Que estamos de paso es evidente, lo que debemos aprender en el trayecto es a agradecer las huellas que otros nos dejan. Que la vida hay que bebérsela a cada instante es una virtud que no todos poseemos. Que el viaje es largo o corto, según se vea, nada tiene que ver con los años vividos sino con las pisadas; están los que dan pocos pasos en muchos años y los hay que no dejan de dar pasos, y a esos, los años no les pesan.

Antonio dejó pasos por el mundo y huella, supo beberse la vida a cada instante, hizo que la edad biológica para él no existiera porque en el fondo siempre quiso ser un curioso niño apasionado por todo. Portador de una despreocupada elegancia innata, de una mirada pícara y de un motivo de alegría y celebración siempre como as bajo la manga.

Las calles de Vejer lo hacían aparecer por cualquier recoveco, ya fuese en moto, coche o andando, de un lado a otro, intentando hacerle lo más acogedora posible la estancia a los visitantes que se hospedaban en las diferentes casas que gestionó.
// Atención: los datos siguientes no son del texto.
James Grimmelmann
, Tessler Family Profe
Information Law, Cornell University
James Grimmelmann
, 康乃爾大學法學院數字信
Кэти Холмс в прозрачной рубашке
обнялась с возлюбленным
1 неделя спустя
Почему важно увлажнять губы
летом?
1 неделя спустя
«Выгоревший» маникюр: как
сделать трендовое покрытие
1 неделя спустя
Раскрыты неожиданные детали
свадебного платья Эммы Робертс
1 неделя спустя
Con su indomable nívea cabellera que por más que alisara con sus manos siempre estaba alborotada, manos que tampoco dejaba quietas en su boca hurgándose las uñas.

Cuando Antonio Roldán y yo cruzamos nuestros caminos, mis zapatos arrastraban una pesada tristeza y a cada paso me hundía en arenas movedizas; de plomo parecían. Un día después de encontrarnos, me dejó las llaves de su casa antes de irse a un viaje a Marruecos de esos que tanto le gustaban. Me ofreció su hogar sin casi conocerme y su consigna fue: disfruta. Nada material suyo que no fuese para todos. Estar con él era conectar con la alegría. Subirse a su destartalado coche era como viajar encima de Rocinante con Don Quijote sin tener que luchar contra molinos y en momentos cruciales sabía sacar la lucidez de Sancho. Daba la sensación de querer pasar por las emociones de puntillas pero él, sin pretenderlo, a su manera, era pura emoción.
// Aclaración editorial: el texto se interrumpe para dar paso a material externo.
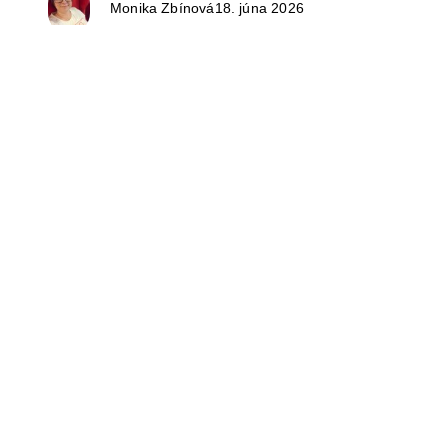
Monika Zbínová
18. júna 2026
Cuando fui a despedirlo, al tomar en la carretera esa curva estratégica en la que aparece al fondo la blanca belleza de Vejer, supe que ya nada sería como antes. Esta vez no pude abrazarlo pero sí a sus hijos, y en cada uno de ellos encontré su calor, ese que un día consiguió abrir de nuevo mi corazón a la celebración de sentirme viva dejándome su huella.